Your task: In the records below, find the line containing "42: (287, 304)" and the line containing "47: (415, 221)"; please repeat exactly the lines from one to the other, both included, and nothing more.

Exercise inputs:
______
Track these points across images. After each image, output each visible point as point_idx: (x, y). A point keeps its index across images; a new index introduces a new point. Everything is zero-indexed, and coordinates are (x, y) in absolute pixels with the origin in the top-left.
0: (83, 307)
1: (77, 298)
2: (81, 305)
______
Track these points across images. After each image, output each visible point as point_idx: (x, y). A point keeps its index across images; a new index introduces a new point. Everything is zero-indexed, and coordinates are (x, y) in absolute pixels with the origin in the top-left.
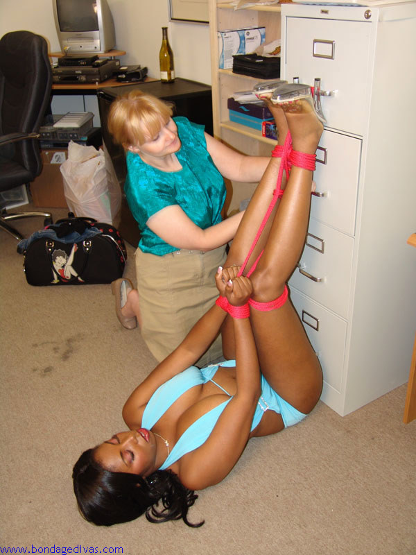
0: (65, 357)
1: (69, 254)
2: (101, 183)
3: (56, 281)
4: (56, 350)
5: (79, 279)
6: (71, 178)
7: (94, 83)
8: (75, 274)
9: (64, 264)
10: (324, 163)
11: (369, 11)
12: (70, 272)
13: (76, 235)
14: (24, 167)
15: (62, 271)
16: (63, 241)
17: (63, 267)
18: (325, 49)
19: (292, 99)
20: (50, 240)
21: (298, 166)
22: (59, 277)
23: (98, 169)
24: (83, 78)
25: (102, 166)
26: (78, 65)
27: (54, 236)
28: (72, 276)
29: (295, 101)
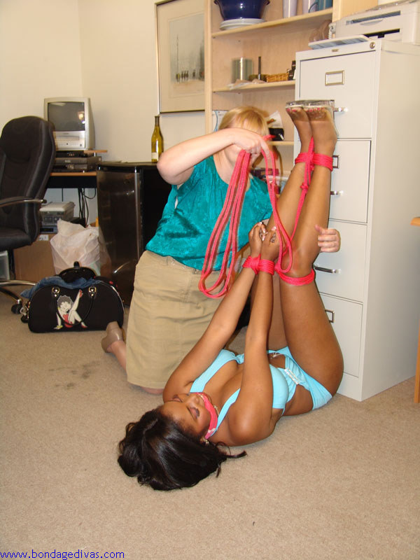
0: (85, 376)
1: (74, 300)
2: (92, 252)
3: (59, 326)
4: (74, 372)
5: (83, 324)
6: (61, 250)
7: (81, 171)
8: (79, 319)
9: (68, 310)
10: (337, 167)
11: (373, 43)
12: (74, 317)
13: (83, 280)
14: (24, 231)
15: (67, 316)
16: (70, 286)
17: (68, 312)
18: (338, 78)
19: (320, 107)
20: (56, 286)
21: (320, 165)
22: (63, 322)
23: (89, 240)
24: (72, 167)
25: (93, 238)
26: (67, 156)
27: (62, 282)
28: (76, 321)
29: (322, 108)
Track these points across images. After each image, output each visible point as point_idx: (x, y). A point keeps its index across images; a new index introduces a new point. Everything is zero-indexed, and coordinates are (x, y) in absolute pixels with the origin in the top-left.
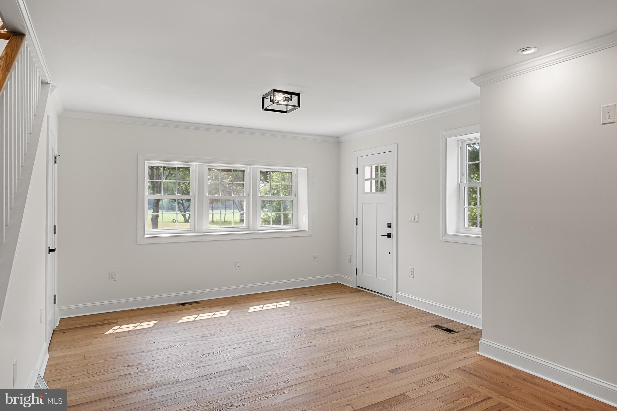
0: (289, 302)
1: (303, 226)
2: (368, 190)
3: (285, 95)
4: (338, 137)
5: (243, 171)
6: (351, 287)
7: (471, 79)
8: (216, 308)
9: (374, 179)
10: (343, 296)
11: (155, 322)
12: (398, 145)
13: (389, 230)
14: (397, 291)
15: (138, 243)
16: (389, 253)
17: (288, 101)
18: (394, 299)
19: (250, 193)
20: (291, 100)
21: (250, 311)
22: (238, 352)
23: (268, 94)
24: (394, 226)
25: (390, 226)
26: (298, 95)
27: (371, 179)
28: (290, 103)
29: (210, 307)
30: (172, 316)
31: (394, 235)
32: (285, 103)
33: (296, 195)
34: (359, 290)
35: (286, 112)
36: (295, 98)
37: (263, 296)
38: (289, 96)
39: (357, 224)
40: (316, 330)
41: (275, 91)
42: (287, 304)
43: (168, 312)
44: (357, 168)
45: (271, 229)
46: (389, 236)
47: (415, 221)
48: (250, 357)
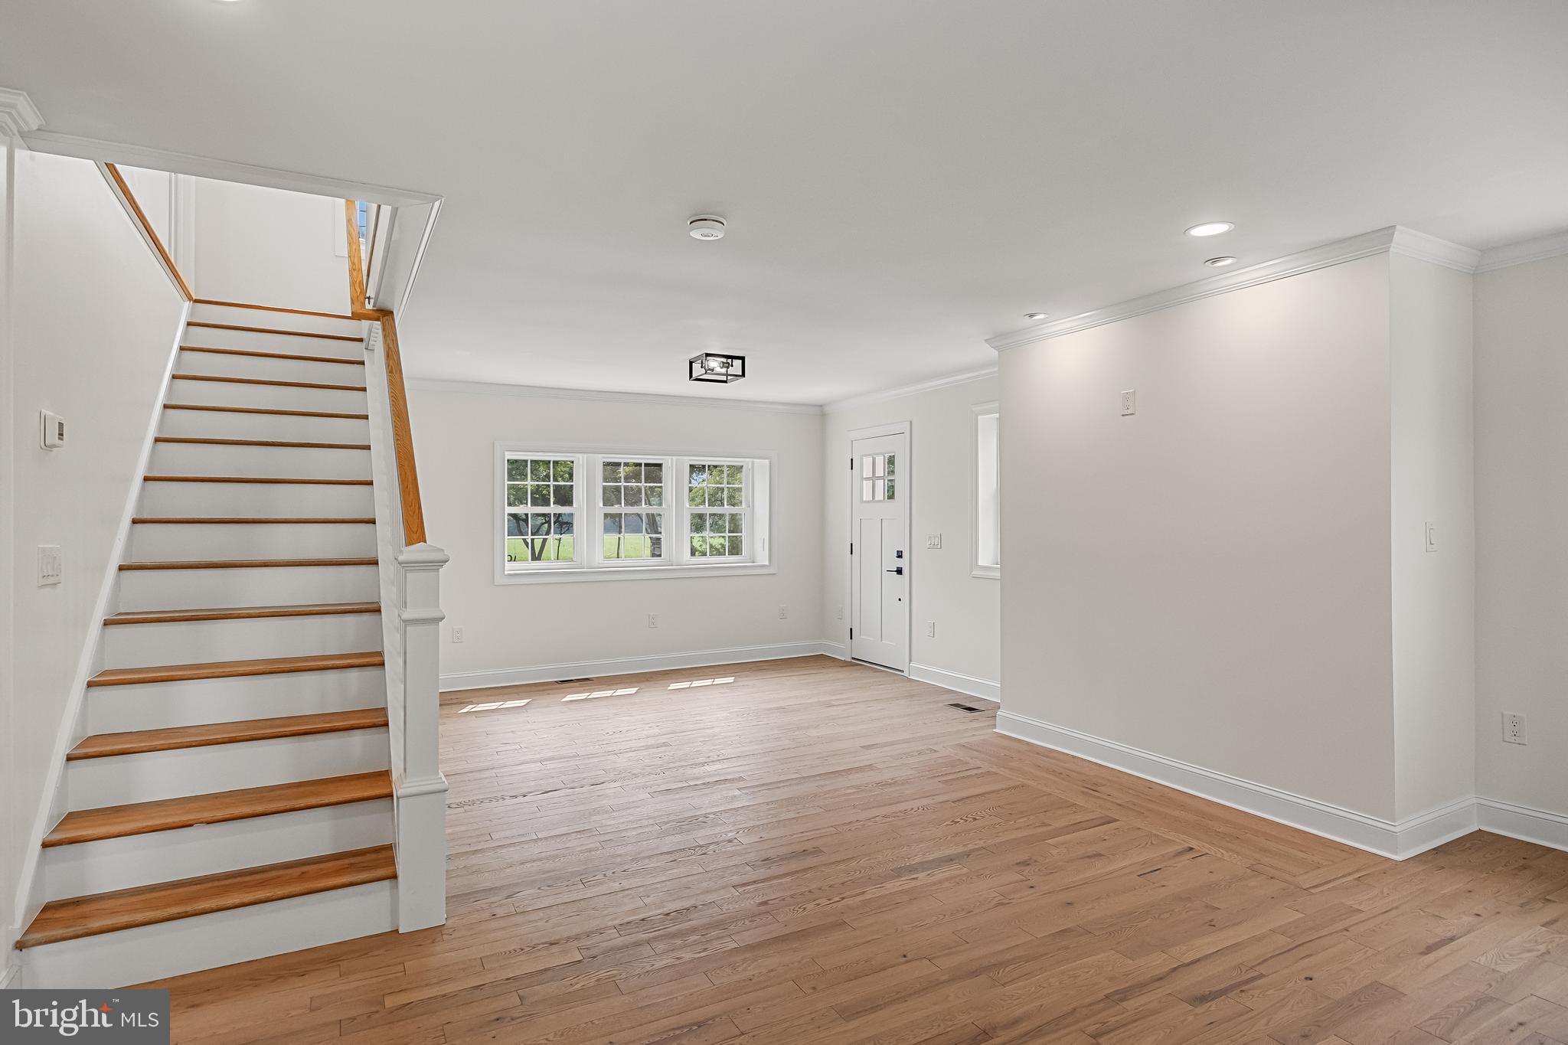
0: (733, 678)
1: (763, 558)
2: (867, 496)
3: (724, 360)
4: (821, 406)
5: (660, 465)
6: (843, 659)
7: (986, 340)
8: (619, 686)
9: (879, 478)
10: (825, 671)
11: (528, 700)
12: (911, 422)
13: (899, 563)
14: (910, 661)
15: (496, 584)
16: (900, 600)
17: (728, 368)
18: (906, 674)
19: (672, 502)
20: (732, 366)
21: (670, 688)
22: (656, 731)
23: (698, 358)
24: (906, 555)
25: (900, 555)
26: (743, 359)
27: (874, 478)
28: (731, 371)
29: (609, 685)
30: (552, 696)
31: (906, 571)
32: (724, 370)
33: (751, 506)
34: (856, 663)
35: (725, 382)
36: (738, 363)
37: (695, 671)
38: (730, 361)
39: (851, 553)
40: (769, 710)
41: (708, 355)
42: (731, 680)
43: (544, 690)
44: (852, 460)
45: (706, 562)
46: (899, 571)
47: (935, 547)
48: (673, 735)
______
Task answer:
42: (287, 304)
43: (168, 312)
44: (357, 168)
45: (271, 229)
46: (389, 236)
47: (415, 221)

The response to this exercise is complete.